Der Schweizer Geheimdienst NDB ist besorgt über die innenpolitischen Entwicklungen in der Ukraine. Dies geht aus einer vertraulichen Lagebeurteilung des NDB hervor, wie die «NZZ am Sonntag» berichtete. Im Hinblick auf die Präsidentschaftswahlen 2024 befände sich die Ukraine an einem kritischen Punkt, da der amtierende ukrainische Präsident Wolodimir Selenski angeblich zu unfairen Mitteln greift. Genauer heisst es im Bericht des NDB, dass Selenski versuche, den Bürgermeister von Kiew, Vitali Klitschko, auszuschalten, und mit solchen Aktionen autoritäre Züge zeige.
Alltag in der Ukraine
Den Nationalrat der Grünliberalen und Ukraine-Kenner Martin Bäumle überrascht das problematische Vorgehen von Selenski nicht. «Es ist nichts Neues, dass in der Ukraine Politik so geht, und man versucht, den politischen Gegner irgendwie aus dem Weg zu räumen.» Das sei schon in der Vergangenheit der Fall gewesen und habe mit der aktuellen Kriegslage eigentlich nichts zu tun, meint Bäumle. Trotzdem dürfe die momentane Situation, in der sich die Ukraine befindet, nicht ausser Acht gelassen werden.

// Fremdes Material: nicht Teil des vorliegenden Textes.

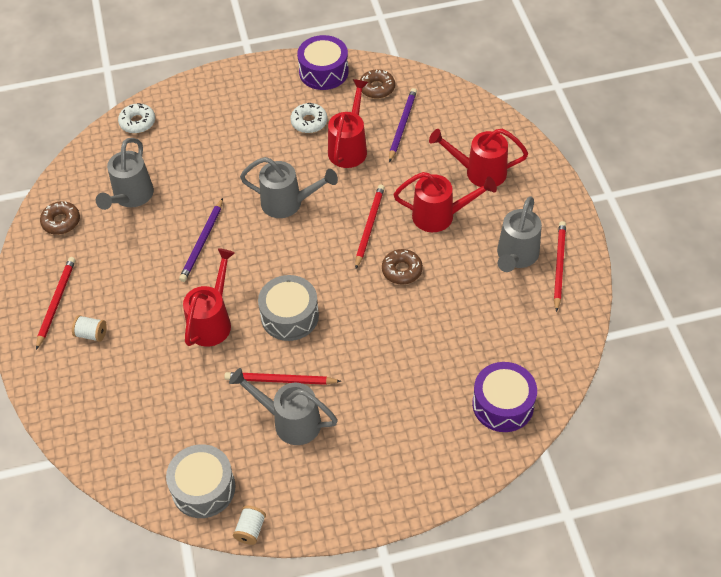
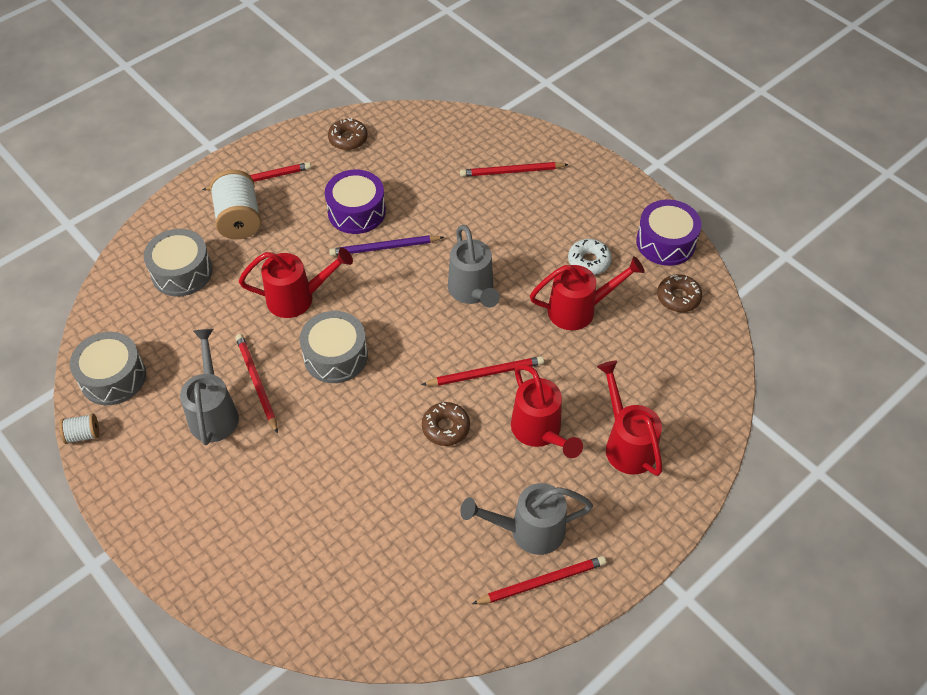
camera: 60 degrees right, 0 degrees up
white spool [72,315,107,342] -> white spool [210,170,261,239], size x1.98
grey watering can [96,138,154,210] -> none
white donut [118,103,155,134] -> none
purple pencil [389,88,417,162] -> none
purple drum [472,362,537,432] -> purple drum moved to [325,169,386,234]
none -> grey drum [143,229,213,297]
none -> red pencil [460,162,569,177]

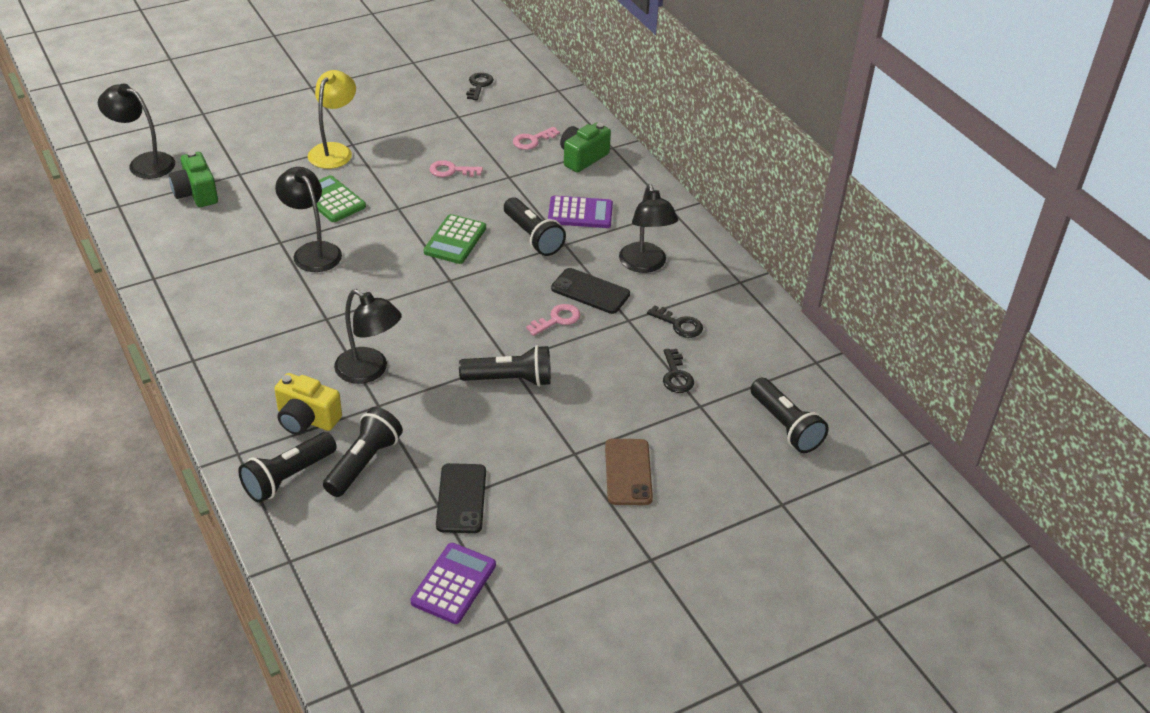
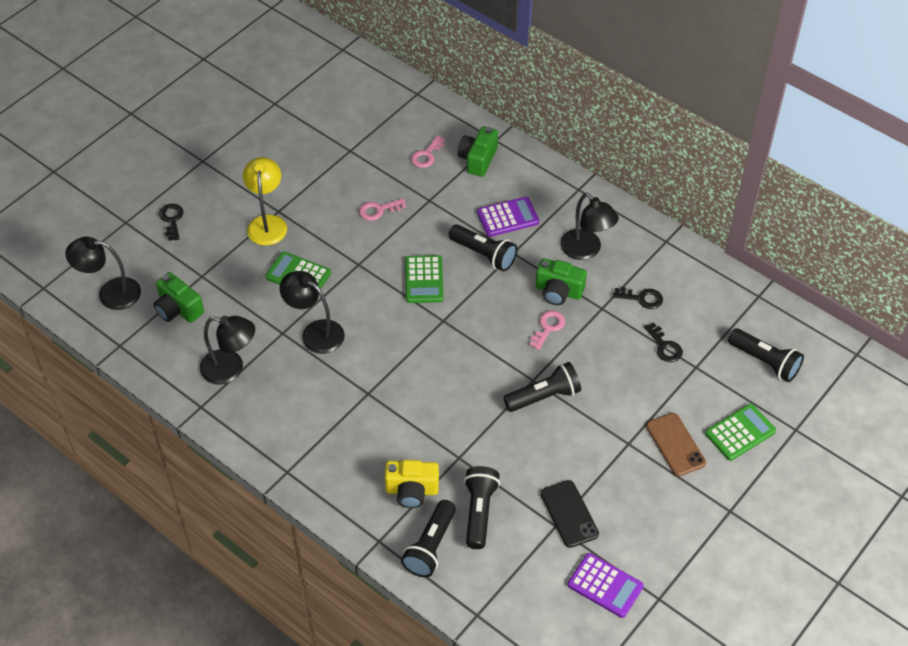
camera: 20 degrees left, 10 degrees up
black lamp [334,289,402,384] -> black lamp moved to [200,316,255,385]
purple calculator [411,543,496,624] -> purple calculator turned 120 degrees clockwise [567,553,644,618]
black key [466,73,494,100] -> black key moved to [159,204,183,241]
black phone [551,268,630,314] -> green camera [535,258,587,305]
none -> green calculator [705,404,776,461]

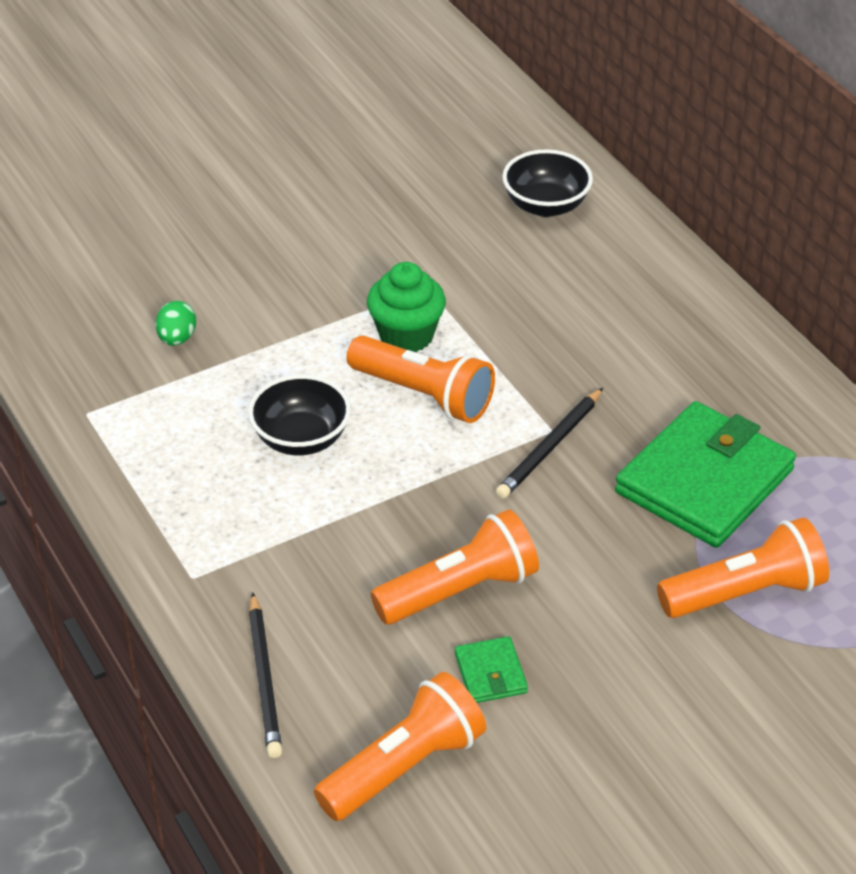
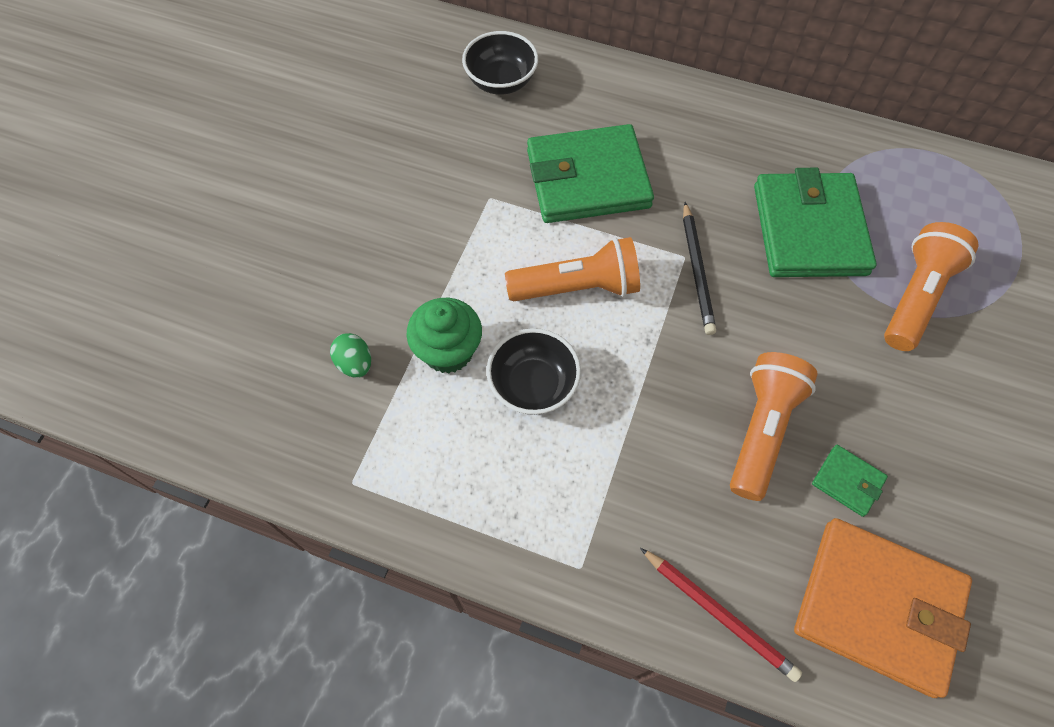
camera: 40 degrees left, 20 degrees up
black pencil [249,592,282,758] -> red pencil [640,548,802,682]
orange flashlight [314,672,486,821] -> orange wallet [794,518,972,698]
green cupcake [367,262,446,352] -> green cupcake moved to [406,298,482,373]
none -> green wallet [527,124,654,223]

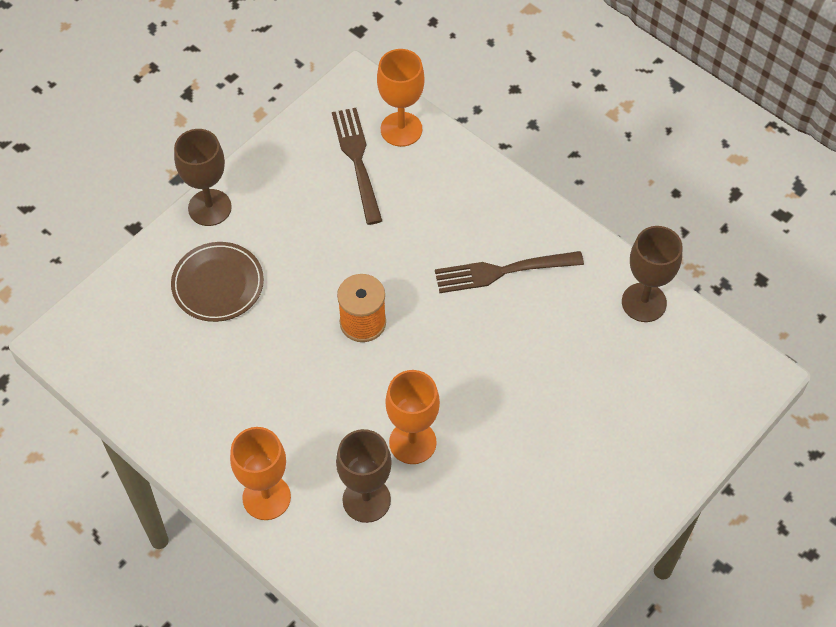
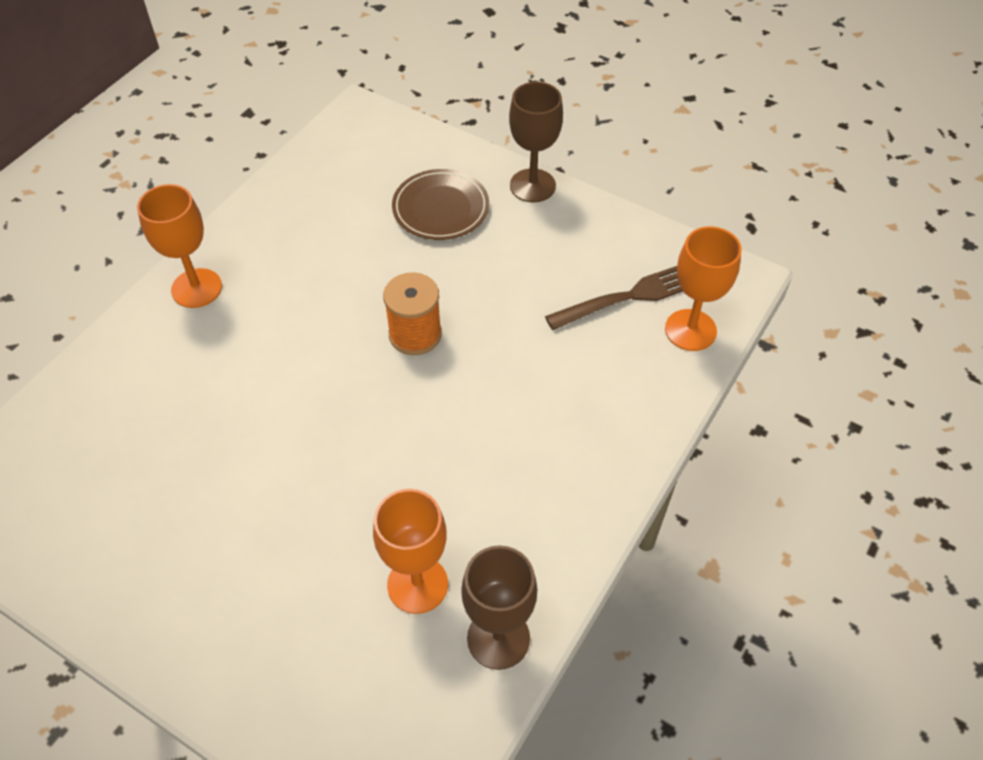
camera: 80 degrees right, 5 degrees down
brown goblet [336,429,392,523] -> none
orange goblet [386,370,440,464] -> orange goblet moved to [373,489,448,614]
brown fork [435,251,584,293] -> none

Auch die problematische Entwicklung im Bereich der Korruption sei bereits in Friedenszeiten ein grosses Thema gewesen, natürlich verschlechtere eine Kriegslage solche Problematiken. Da in diesem Land momentan das Kriegsrecht herrsche, müsse ein milderer Blick auf das Ganze geworfen werden, sagt Bäumle.
Klitschko ist keine Konkurrenz
Nach Ulrich Schmid, Professor für Osteuropastudien an der Universität St. Gallen, geht Selenski gegen den falschen Kontrahenten vor. Für Selenski stellt Vitali Klitschko laut Schmid nämlich keine echte Konkurrenz dar, da Klitschko selbst auch schon harsch in der Kritik stand, nicht genügend Schutzraum für die Kiewer Bevölkerung zur Verfügung gestellt zu haben. Gefährlich für Selenski könne höchstens Generalstabchef Waleri Saluschni werden, da Schmid zufolge nur ein militärischer Held die Wahl zum Präsidenten gewinnen kann.
Selenski will das Feld für sich allein
Inwiefern Klitschko und Saluschni als ernstzunehmende Konkurrenz im Rennen um die Präsidentschaftswahl bezeichnet werden können, ist zum heutigen Zeitpunkt noch unklar. Für Wolodimir Ariev, Politiker und Enthüllungsjournalist aus der Ukraine, steht fest, dass Selenski den beiden keine Erfolge gönnen würde.
«Als ehemaliger Schauspieler mag Selenski anderen keinen Erfolg gönnen. Er möchte das politische Feld für sich allein haben.» Im Vergleich zu Selenski sei Saluschni viel populärer beim ukrainischen Volk, sagt Ariev. Unstimmigkeiten oder gar Auseinandersetzungen zwischen den beiden sind bis jetzt noch nicht bekannt. Nach der Meinung des ukrainischen Journalisten müsse man darauf aber nicht mehr lange warten.
Fakt ist: Selenski befindet sich momentan in einer äusserst starken Position. Als militärischer Held und Kämpfer für die Freiheit wird er seit Ausbruch des Krieges wahrgenommen, dadurch fliegen ihm international die Sympathien zu.